The government plans to invest 180 trillion won ($166 billion) this year to foster a start-up ecosystem, new industries and markets with growth potential.
Five economic ministries and agencies including the Science Ministry reported their new policies to President Park Geun-hye at the government complex in Sejong City.
The Industry Ministry said it set this year’s exports target at over $600 billion and foreign direct investment at more than $20 billion.
President Park urged the economic ministers to implement policies aimed at developing a creative economy, stressing the importance of timing.
President Park Geun-hye speaks before being briefed by the five economy-related ministries at Cheong Wa Dae on Thursday. (Yonhap)
“The top priority of the 2015 economic policy will be to revitalize the economy which is in a slump,’’ Park said. “There is a timing issue to transit to a new economic paradigm.
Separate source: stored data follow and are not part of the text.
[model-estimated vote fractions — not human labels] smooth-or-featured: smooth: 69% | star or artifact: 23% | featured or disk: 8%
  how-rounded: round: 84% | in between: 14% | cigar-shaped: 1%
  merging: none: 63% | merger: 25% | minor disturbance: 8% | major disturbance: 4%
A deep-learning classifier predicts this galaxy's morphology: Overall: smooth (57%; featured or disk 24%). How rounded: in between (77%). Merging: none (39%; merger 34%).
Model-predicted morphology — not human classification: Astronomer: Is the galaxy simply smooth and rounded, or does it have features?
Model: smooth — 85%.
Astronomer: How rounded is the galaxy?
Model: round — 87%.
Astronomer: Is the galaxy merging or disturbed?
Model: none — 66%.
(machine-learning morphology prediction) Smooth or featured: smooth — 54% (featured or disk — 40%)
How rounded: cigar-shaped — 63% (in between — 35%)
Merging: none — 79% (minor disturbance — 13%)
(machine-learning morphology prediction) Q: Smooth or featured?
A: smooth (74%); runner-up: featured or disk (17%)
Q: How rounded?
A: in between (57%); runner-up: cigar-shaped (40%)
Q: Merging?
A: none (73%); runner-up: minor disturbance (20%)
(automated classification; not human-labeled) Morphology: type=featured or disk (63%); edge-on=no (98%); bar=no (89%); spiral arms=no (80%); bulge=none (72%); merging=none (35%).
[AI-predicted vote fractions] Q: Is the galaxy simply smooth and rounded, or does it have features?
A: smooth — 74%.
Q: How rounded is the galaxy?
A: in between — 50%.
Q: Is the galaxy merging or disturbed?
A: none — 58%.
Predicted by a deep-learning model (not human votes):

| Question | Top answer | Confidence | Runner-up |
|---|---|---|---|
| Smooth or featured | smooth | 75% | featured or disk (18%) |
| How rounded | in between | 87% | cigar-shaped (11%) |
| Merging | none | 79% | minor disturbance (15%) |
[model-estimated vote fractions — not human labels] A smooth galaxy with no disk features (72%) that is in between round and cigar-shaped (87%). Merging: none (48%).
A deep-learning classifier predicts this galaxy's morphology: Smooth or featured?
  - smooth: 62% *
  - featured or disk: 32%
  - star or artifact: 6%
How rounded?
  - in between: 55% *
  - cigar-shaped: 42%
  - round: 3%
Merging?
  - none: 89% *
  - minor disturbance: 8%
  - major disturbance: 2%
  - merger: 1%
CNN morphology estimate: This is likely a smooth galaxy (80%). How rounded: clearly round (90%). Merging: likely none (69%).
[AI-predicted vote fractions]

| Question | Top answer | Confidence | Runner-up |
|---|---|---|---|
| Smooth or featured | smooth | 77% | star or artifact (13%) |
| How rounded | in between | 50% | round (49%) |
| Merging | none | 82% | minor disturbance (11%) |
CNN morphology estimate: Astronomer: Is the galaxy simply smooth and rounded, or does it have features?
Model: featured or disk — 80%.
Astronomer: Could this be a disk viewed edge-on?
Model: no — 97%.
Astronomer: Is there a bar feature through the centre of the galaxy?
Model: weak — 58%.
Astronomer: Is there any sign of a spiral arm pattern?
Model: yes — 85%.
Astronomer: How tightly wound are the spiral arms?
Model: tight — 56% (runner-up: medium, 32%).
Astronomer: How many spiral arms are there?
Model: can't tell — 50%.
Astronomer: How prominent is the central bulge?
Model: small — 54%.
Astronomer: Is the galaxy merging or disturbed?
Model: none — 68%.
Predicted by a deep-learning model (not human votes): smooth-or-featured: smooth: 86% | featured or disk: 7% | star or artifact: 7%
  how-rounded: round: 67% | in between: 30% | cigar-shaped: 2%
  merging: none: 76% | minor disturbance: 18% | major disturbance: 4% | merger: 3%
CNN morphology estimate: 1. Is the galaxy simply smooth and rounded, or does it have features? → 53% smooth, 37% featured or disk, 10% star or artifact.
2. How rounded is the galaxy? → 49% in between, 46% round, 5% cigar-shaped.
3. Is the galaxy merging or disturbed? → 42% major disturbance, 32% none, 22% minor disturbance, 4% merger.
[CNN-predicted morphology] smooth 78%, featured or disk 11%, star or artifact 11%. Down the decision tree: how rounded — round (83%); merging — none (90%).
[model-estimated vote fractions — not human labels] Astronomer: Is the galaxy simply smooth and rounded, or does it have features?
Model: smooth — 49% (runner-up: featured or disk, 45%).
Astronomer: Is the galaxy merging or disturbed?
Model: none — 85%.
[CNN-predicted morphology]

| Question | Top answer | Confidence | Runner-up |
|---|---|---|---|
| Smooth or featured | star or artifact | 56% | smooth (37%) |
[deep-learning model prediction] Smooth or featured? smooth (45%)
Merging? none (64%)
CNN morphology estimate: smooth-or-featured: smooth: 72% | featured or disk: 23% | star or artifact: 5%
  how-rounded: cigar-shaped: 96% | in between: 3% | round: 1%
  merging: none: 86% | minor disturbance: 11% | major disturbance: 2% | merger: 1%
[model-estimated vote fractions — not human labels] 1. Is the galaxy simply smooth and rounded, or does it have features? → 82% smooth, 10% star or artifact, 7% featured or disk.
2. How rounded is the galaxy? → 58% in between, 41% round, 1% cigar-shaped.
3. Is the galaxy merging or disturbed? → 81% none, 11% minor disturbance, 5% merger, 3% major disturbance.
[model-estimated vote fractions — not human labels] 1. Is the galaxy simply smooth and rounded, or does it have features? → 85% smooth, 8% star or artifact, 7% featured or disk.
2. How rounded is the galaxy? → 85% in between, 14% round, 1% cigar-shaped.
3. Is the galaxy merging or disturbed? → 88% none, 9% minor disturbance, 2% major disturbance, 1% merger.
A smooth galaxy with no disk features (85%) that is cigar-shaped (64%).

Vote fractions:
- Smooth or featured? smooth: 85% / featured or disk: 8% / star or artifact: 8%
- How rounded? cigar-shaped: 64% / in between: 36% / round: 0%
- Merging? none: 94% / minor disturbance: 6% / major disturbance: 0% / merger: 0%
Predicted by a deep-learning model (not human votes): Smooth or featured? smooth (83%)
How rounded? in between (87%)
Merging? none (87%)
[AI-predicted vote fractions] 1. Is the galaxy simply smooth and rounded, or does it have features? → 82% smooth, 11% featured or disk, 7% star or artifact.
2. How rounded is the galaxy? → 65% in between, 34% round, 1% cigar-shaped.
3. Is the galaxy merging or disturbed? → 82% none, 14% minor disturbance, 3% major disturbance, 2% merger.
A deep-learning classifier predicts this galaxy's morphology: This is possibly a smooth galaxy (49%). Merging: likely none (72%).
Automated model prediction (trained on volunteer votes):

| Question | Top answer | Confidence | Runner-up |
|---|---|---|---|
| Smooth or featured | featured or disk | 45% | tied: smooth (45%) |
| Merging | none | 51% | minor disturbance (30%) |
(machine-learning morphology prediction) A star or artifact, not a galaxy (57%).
The creative economy that we seek to build for the next three years will lay a foundation for economic growth in the next 30 years,’’ she added.
In his briefing, Science and ICT Minister Choi Yang-hee said the government will create a system to incubate start-ups.
As the first step for this mission, the government set up four centers for innovation outside of Seoul to develop technology across the nationin 2014. The number of start-up incubation centers will increase to 14 by the year-end.
In addition, the ministry said it would drive to cultivate new industries with high growth potential, most of which will be service and tech-driven businesses, such as software, smart cars, bio and fifth- generation mobile networks.
The money for the new industry and market creation and promotion will amount to 100 trillion won, he said.
Industry Minister Yoon Sang-jick said the government would make full use of its free trade agreements, promising smaller companies to help them meet their exports target this year and invest in future-oriented services and industries.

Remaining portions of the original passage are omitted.